Ne dérogeons donc pas à la règle et revenons avec une virée caniculaire à travers les artères de Bouira.

Sept heures. Cela fait juste quelques trois petites heures depuis que nous avions fermé les yeux. Le réveil est donc forcément difficile. Miracle : l’eau coule. Vite sous la douche ! Comme dans la pub, cette douche « fait du bien là où ça fait mal ».

S’en suit la tasse de café accompagné bien entendu, d’une blonde (la cigarette bien sûr). Dès lors, le réveil est presque total. Pas grand-chose à faire at home, d’autant que l’on y vit depuis tout seul comme le bururu, depuis quelques jours.

Le marché ne connaît pas de saison

Dehors, le soleil n’a pas encore ouvert ses étuves. Que cela dure le plus longtemps possible ! Mais faut pas trop rêver.

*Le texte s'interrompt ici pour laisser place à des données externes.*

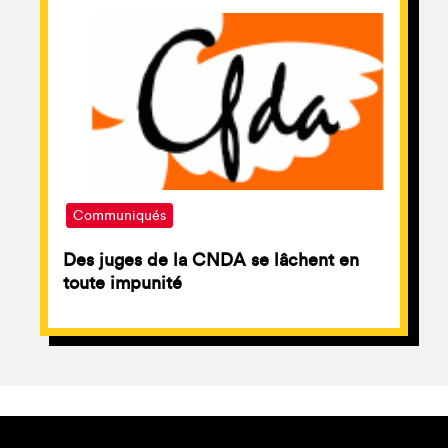
Communiqués
Des juges de la CNDA se lâchent en
toute impunité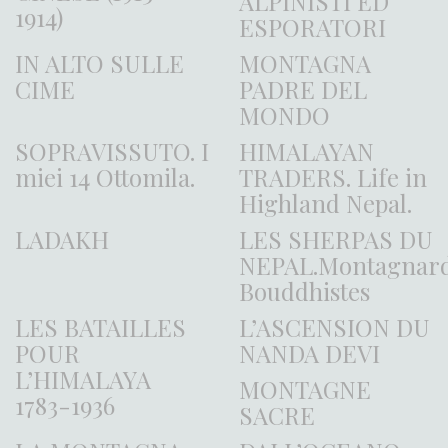
ALPINISTI ED
1914)
ESPORATORI
IN ALTO SULLE
MONTAGNA
CIME
PADRE DEL
MONDO
SOPRAVISSUTO. I
HIMALAYAN
miei 14 Ottomila.
TRADERS. Life in
Highland Nepal.
LADAKH
LES SHERPAS DU
NEPAL.Montagnar
Bouddhistes
LES BATAILLES
L’ASCENSION DU
POUR
NANDA DEVI
L’HIMALAYA
MONTAGNE
1783-1936
SACRE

Nous mettons en marche la radio, juste après le moteur de notre « quatre roues » qui nous semble-t-il toussote déjà. Des voix artificielles et graves nous annoncent sur 103,9 MH, le programme de Radio-Bouira Oui, Bouira à sa radio. La prévention routière et autre émissions allant dans le sens du poil et celui du « hanounisme » ambiant y ont la part de lion. L’autre jour, 103,9 MH a fêté « El Asra oua al miradj (le voyage nocturne que le prophète Mohammed (QSSSL) a accompli de la Mecque à Jérusalem puis au paradis et aux enfers) ». Une radio-halaqa, pourquoi pas ? Il arrive quand même que la radio soit surprise dans son ronron démagogique. L’autre jour, par exemple, un auditeur dément en direct l’invité du plateau (le maire de Dichmia) qui affirmait qu’en terme d’alimentation en eau, sa commune avance et que… et que… C’était les rares moments d’une véritable radio de proximité.

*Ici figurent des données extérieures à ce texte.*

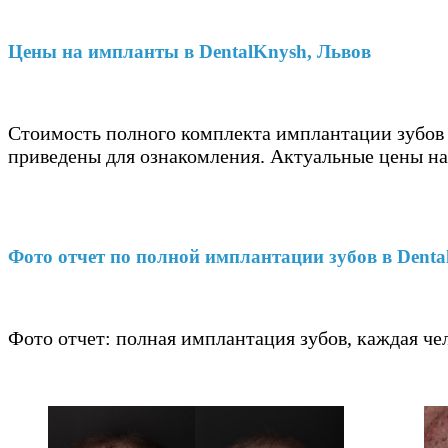
Цены на импланты в DentalKnysh, Львов
Стоимость полного комплекта имплантации зубов a
приведены для ознакомления. Актуальные цены н
Фото отчет по полной имплантации зубов в Denta
Фото отчет: полная имплантация зубов, каждая чел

Nous roulons sur le bitume de l’ex-rue Amrouche Mouloud. Ex-rue parce que désormais l’artère a les allures d’un véritable boulevard. Les travaux n’y sont d’ailleurs pas complètement finis. Arrivés au niveau du théâtre communal qui n’a de théâtre que l’appellation, nous empruntons H’douret chadi (la pente du singe). La pente, c’est justifié ! Le singe, mystère !

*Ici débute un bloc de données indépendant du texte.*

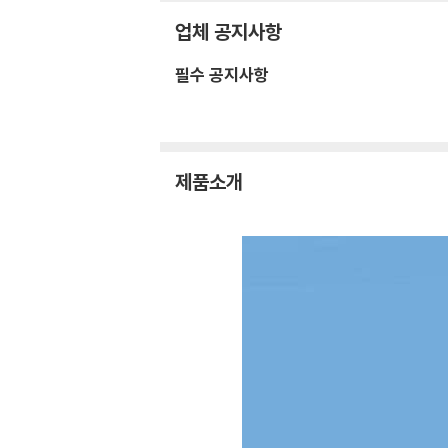
업체 공지사항
필수 공지사항
제품소개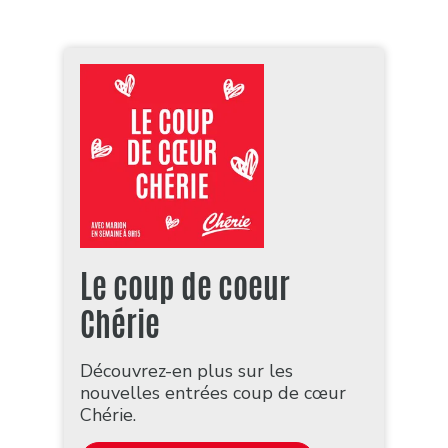
Le coup de coeur
Chérie
Découvrez-en plus sur les
nouvelles entrées coup de cœur
Chérie.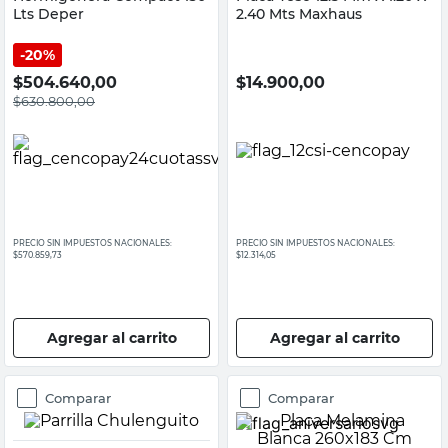
Lts Deper
2.40 Mts Maxhaus
20%
$
504.640,00
$
14.900,00
$
630.800,00
PRECIO SIN IMPUESTOS NACIONALES:
PRECIO SIN IMPUESTOS NACIONALES:
$570.859,73
$12.314,05
Agregar al carrito
Agregar al carrito
Comparar
Comparar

A cette heure-ci de la journée, un peu moins de huit heures, seul le marché est en effervescence. Nous y jetons un coup d’œil et, par un étrange effet psychologique, nous avons encore plus chaud. Nous garons un peu n’importe comment sur le nouveau boulevard, toujours en chantier. En fait, il n’y a pas une artère à Bouira où des travaux ne sont pas engagés. C’est certainement un signe de la bonne santé du développement local. Des têtes familières attendent que la Résidence ouvre. Ce sont quasiment toujours les mêmes personnes que nous croisons devant le portillon de Bacchus, en nous rendant au bureau. Chacun son petit déjeuner ! Notre collègue Hafidh est absent aujourd’hui. Il savoure un heureux évènement : il venait « d’accoucher » de deux jolis jumeaux. Il ne tardera pas à passer nous dire bonjour, après avoir fait un petit tour du côté de l’état civil. Il fait encore frais au bureau. Pas besoin de mettre, tout de suite, la clim en marche.

Djamel, notre collègue, échange avec nous des appréciations prévisionnelles. Mis à part les « feux de forêt », il en ressortira qu’il n’avait pas grand-chose à mettre sous la dent du canard. Et arrive Hafidh tout en sueur. Non ce n’est pas l’effet de la chaleur : c’est celui du personnel chargé de l’état civil de Bouira. Notre collègue nous apprendra qu’on lui a refusé d’enregistrer un de ses bébés sous le nom de Anzar.

Cela n’arrive qu’à Bouira et Tizi ouzou. Excès de zèle ! Histoire de mettre en exergue la mauvaise foi de la préposée au guichet de l’Etat civil de Bouira, notre ami proposera d’ajouter à côté de Anzar, Abu Mohamed. La fonctionnaire accepta, nous dira-t-il, la proposition. Terrible ! Les choses finiront par s’arranger, après l’intervention du procureur : Anzar est retenu sans « arbib ».

Le soleil commence à taper fort. Il était temps de mettre la clim en marche. Presque onze heures. Nous sortons du bureau. Comme à chaque fois, La Résidence nous nargue. Et comme à chaque fois aussi, nous résistons à la tentation.

En attendant la “Bouhritude”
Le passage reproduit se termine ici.